→ **EXERCISE OBJECTIVE**:
Nothing in the entries may differ when you return them.
___ PROVIDED ENTRIES ___
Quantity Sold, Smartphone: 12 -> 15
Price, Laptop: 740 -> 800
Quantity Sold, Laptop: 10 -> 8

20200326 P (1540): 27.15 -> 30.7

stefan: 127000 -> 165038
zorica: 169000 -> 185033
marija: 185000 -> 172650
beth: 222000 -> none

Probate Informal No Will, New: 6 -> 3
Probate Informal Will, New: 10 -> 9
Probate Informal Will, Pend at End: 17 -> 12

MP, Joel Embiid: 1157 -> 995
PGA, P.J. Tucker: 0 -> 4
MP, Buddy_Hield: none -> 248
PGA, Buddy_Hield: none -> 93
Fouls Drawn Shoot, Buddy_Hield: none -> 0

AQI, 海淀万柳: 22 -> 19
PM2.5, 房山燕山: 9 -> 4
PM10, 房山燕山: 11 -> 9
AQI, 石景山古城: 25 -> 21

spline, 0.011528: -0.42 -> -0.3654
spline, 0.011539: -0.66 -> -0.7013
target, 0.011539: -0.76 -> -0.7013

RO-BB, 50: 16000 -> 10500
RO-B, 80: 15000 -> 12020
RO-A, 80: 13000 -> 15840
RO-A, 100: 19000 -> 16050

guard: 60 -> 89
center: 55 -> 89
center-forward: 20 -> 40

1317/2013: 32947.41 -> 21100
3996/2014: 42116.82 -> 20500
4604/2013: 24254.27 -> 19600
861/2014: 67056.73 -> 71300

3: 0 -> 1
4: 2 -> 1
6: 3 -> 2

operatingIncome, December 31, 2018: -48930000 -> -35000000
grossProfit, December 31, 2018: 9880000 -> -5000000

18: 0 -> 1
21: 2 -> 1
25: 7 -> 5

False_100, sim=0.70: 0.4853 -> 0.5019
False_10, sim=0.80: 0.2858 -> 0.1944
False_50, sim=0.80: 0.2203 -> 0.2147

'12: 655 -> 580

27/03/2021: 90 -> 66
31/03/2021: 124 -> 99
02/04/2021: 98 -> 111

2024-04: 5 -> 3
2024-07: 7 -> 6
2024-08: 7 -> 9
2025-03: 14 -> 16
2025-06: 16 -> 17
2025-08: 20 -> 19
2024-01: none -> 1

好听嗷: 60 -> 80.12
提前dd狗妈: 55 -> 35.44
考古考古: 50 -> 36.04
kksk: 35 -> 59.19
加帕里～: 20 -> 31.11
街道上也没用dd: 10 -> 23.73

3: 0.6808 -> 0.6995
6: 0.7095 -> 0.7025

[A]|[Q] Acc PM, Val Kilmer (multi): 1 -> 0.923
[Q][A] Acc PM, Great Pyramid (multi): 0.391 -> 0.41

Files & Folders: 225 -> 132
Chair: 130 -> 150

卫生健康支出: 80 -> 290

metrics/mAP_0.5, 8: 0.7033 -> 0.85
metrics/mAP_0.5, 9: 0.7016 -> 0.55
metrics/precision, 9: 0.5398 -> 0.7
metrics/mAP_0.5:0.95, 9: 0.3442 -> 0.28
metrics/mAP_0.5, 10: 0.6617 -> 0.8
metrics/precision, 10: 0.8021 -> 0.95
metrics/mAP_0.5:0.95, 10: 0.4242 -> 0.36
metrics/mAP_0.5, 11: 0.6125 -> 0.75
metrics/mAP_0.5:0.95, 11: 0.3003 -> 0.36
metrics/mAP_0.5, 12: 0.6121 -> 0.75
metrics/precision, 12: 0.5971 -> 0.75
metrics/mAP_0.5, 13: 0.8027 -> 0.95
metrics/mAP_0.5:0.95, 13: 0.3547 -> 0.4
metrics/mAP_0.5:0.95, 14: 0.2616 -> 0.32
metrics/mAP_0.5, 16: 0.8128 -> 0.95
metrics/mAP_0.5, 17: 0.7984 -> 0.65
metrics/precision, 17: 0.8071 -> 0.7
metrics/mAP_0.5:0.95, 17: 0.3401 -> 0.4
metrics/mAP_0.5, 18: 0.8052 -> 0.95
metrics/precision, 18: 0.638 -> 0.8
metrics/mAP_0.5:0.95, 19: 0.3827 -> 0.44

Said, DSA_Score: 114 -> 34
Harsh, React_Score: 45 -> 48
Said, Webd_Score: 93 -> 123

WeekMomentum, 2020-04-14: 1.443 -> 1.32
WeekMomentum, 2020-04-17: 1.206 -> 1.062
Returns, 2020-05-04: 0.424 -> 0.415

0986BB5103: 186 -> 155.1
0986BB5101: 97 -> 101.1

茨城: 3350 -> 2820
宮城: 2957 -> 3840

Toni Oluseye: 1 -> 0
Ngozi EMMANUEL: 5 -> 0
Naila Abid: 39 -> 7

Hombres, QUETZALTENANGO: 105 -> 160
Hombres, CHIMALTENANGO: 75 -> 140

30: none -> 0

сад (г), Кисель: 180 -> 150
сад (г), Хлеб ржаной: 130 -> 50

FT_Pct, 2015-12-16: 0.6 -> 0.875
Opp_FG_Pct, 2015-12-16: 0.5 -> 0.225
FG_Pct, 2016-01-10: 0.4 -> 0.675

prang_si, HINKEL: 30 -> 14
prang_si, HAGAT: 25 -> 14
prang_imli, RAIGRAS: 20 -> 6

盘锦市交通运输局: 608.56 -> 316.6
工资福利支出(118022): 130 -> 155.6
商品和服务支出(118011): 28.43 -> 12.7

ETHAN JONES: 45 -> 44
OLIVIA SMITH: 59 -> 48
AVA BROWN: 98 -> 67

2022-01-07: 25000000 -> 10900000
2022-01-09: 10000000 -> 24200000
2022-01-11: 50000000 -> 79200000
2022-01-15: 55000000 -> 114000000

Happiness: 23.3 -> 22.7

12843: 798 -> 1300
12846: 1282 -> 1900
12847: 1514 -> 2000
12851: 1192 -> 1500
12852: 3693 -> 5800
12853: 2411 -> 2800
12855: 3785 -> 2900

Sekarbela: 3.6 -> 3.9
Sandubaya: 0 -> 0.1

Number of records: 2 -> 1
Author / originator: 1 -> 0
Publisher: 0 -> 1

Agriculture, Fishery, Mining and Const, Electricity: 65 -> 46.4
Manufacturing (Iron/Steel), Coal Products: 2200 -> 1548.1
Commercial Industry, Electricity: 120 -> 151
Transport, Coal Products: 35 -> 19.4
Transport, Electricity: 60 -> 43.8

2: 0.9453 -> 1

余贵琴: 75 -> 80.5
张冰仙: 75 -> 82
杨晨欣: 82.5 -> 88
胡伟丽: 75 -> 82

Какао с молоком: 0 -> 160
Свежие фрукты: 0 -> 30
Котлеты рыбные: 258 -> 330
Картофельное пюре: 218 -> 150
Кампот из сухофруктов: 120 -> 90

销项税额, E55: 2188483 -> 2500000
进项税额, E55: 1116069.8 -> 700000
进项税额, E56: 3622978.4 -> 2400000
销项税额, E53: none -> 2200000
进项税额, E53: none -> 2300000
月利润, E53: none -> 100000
___
→ **COMPLETED EXERCISE**:
Quantity Sold, Smartphone: 12 -> 15
Price, Laptop: 740 -> 800
Quantity Sold, Laptop: 10 -> 8

20200326 P (1540): 27.15 -> 30.7

stefan: 127000 -> 165038
zorica: 169000 -> 185033
marija: 185000 -> 172650
beth: 222000 -> none

Probate Informal No Will, New: 6 -> 3
Probate Informal Will, New: 10 -> 9
Probate Informal Will, Pend at End: 17 -> 12

MP, Joel Embiid: 1157 -> 995
PGA, P.J. Tucker: 0 -> 4
MP, Buddy_Hield: none -> 248
PGA, Buddy_Hield: none -> 93
Fouls Drawn Shoot, Buddy_Hield: none -> 0

AQI, 海淀万柳: 22 -> 19
PM2.5, 房山燕山: 9 -> 4
PM10, 房山燕山: 11 -> 9
AQI, 石景山古城: 25 -> 21

spline, 0.011528: -0.42 -> -0.3654
spline, 0.011539: -0.66 -> -0.7013
target, 0.011539: -0.76 -> -0.7013

RO-BB, 50: 16000 -> 10500
RO-B, 80: 15000 -> 12020
RO-A, 80: 13000 -> 15840
RO-A, 100: 19000 -> 16050

guard: 60 -> 89
center: 55 -> 89
center-forward: 20 -> 40

1317/2013: 32947.41 -> 21100
3996/2014: 42116.82 -> 20500
4604/2013: 24254.27 -> 19600
861/2014: 67056.73 -> 71300

3: 0 -> 1
4: 2 -> 1
6: 3 -> 2

operatingIncome, December 31, 2018: -48930000 -> -35000000
grossProfit, December 31, 2018: 9880000 -> -5000000

18: 0 -> 1
21: 2 -> 1
25: 7 -> 5

False_100, sim=0.70: 0.4853 -> 0.5019
False_10, sim=0.80: 0.2858 -> 0.1944
False_50, sim=0.80: 0.2203 -> 0.2147

'12: 655 -> 580

27/03/2021: 90 -> 66
31/03/2021: 124 -> 99
02/04/2021: 98 -> 111

2024-04: 5 -> 3
2024-07: 7 -> 6
2024-08: 7 -> 9
2025-03: 14 -> 16
2025-06: 16 -> 17
2025-08: 20 -> 19
2024-01: none -> 1

好听嗷: 60 -> 80.12
提前dd狗妈: 55 -> 35.44
考古考古: 50 -> 36.04
kksk: 35 -> 59.19
加帕里～: 20 -> 31.11
街道上也没用dd: 10 -> 23.73

3: 0.6808 -> 0.6995
6: 0.7095 -> 0.7025

[A]|[Q] Acc PM, Val Kilmer (multi): 1 -> 0.923
[Q][A] Acc PM, Great Pyramid (multi): 0.391 -> 0.41

Files & Folders: 225 -> 132
Chair: 130 -> 150

卫生健康支出: 80 -> 290

metrics/mAP_0.5, 8: 0.7033 -> 0.85
metrics/mAP_0.5, 9: 0.7016 -> 0.55
metrics/precision, 9: 0.5398 -> 0.7
metrics/mAP_0.5:0.95, 9: 0.3442 -> 0.28
metrics/mAP_0.5, 10: 0.6617 -> 0.8
metrics/precision, 10: 0.8021 -> 0.95
metrics/mAP_0.5:0.95, 10: 0.4242 -> 0.36
metrics/mAP_0.5, 11: 0.6125 -> 0.75
metrics/mAP_0.5:0.95, 11: 0.3003 -> 0.36
metrics/mAP_0.5, 12: 0.6121 -> 0.75
metrics/precision, 12: 0.5971 -> 0.75
metrics/mAP_0.5, 13: 0.8027 -> 0.95
metrics/mAP_0.5:0.95, 13: 0.3547 -> 0.4
metrics/mAP_0.5:0.95, 14: 0.2616 -> 0.32
metrics/mAP_0.5, 16: 0.8128 -> 0.95
metrics/mAP_0.5, 17: 0.7984 -> 0.65
metrics/precision, 17: 0.8071 -> 0.7
metrics/mAP_0.5:0.95, 17: 0.3401 -> 0.4
metrics/mAP_0.5, 18: 0.8052 -> 0.95
metrics/precision, 18: 0.638 -> 0.8
metrics/mAP_0.5:0.95, 19: 0.3827 -> 0.44

Said, DSA_Score: 114 -> 34
Harsh, React_Score: 45 -> 48
Said, Webd_Score: 93 -> 123

WeekMomentum, 2020-04-14: 1.443 -> 1.32
WeekMomentum, 2020-04-17: 1.206 -> 1.062
Returns, 2020-05-04: 0.424 -> 0.415

0986BB5103: 186 -> 155.1
0986BB5101: 97 -> 101.1

茨城: 3350 -> 2820
宮城: 2957 -> 3840

Toni Oluseye: 1 -> 0
Ngozi EMMANUEL: 5 -> 0
Naila Abid: 39 -> 7

Hombres, QUETZALTENANGO: 105 -> 160
Hombres, CHIMALTENANGO: 75 -> 140

30: none -> 0

сад (г), Кисель: 180 -> 150
сад (г), Хлеб ржаной: 130 -> 50

FT_Pct, 2015-12-16: 0.6 -> 0.875
Opp_FG_Pct, 2015-12-16: 0.5 -> 0.225
FG_Pct, 2016-01-10: 0.4 -> 0.675

prang_si, HINKEL: 30 -> 14
prang_si, HAGAT: 25 -> 14
prang_imli, RAIGRAS: 20 -> 6

盘锦市交通运输局: 608.56 -> 316.6
工资福利支出(118022): 130 -> 155.6
商品和服务支出(118011): 28.43 -> 12.7

ETHAN JONES: 45 -> 44
OLIVIA SMITH: 59 -> 48
AVA BROWN: 98 -> 67

2022-01-07: 25000000 -> 10900000
2022-01-09: 10000000 -> 24200000
2022-01-11: 50000000 -> 79200000
2022-01-15: 55000000 -> 114000000

Happiness: 23.3 -> 22.7

12843: 798 -> 1300
12846: 1282 -> 1900
12847: 1514 -> 2000
12851: 1192 -> 1500
12852: 3693 -> 5800
12853: 2411 -> 2800
12855: 3785 -> 2900

Sekarbela: 3.6 -> 3.9
Sandubaya: 0 -> 0.1

Number of records: 2 -> 1
Author / originator: 1 -> 0
Publisher: 0 -> 1

Agriculture, Fishery, Mining and Const, Electricity: 65 -> 46.4
Manufacturing (Iron/Steel), Coal Products: 2200 -> 1548.1
Commercial Industry, Electricity: 120 -> 151
Transport, Coal Products: 35 -> 19.4
Transport, Electricity: 60 -> 43.8

2: 0.9453 -> 1

余贵琴: 75 -> 80.5
张冰仙: 75 -> 82
杨晨欣: 82.5 -> 88
胡伟丽: 75 -> 82

Какао с молоком: 0 -> 160
Свежие фрукты: 0 -> 30
Котлеты рыбные: 258 -> 330
Картофельное пюре: 218 -> 150
Кампот из сухофруктов: 120 -> 90

销项税额, E55: 2188483 -> 2500000
进项税额, E55: 1116069.8 -> 700000
进项税额, E56: 3622978.4 -> 2400000
销项税额, E53: none -> 2200000
进项税额, E53: none -> 2300000
月利润, E53: none -> 100000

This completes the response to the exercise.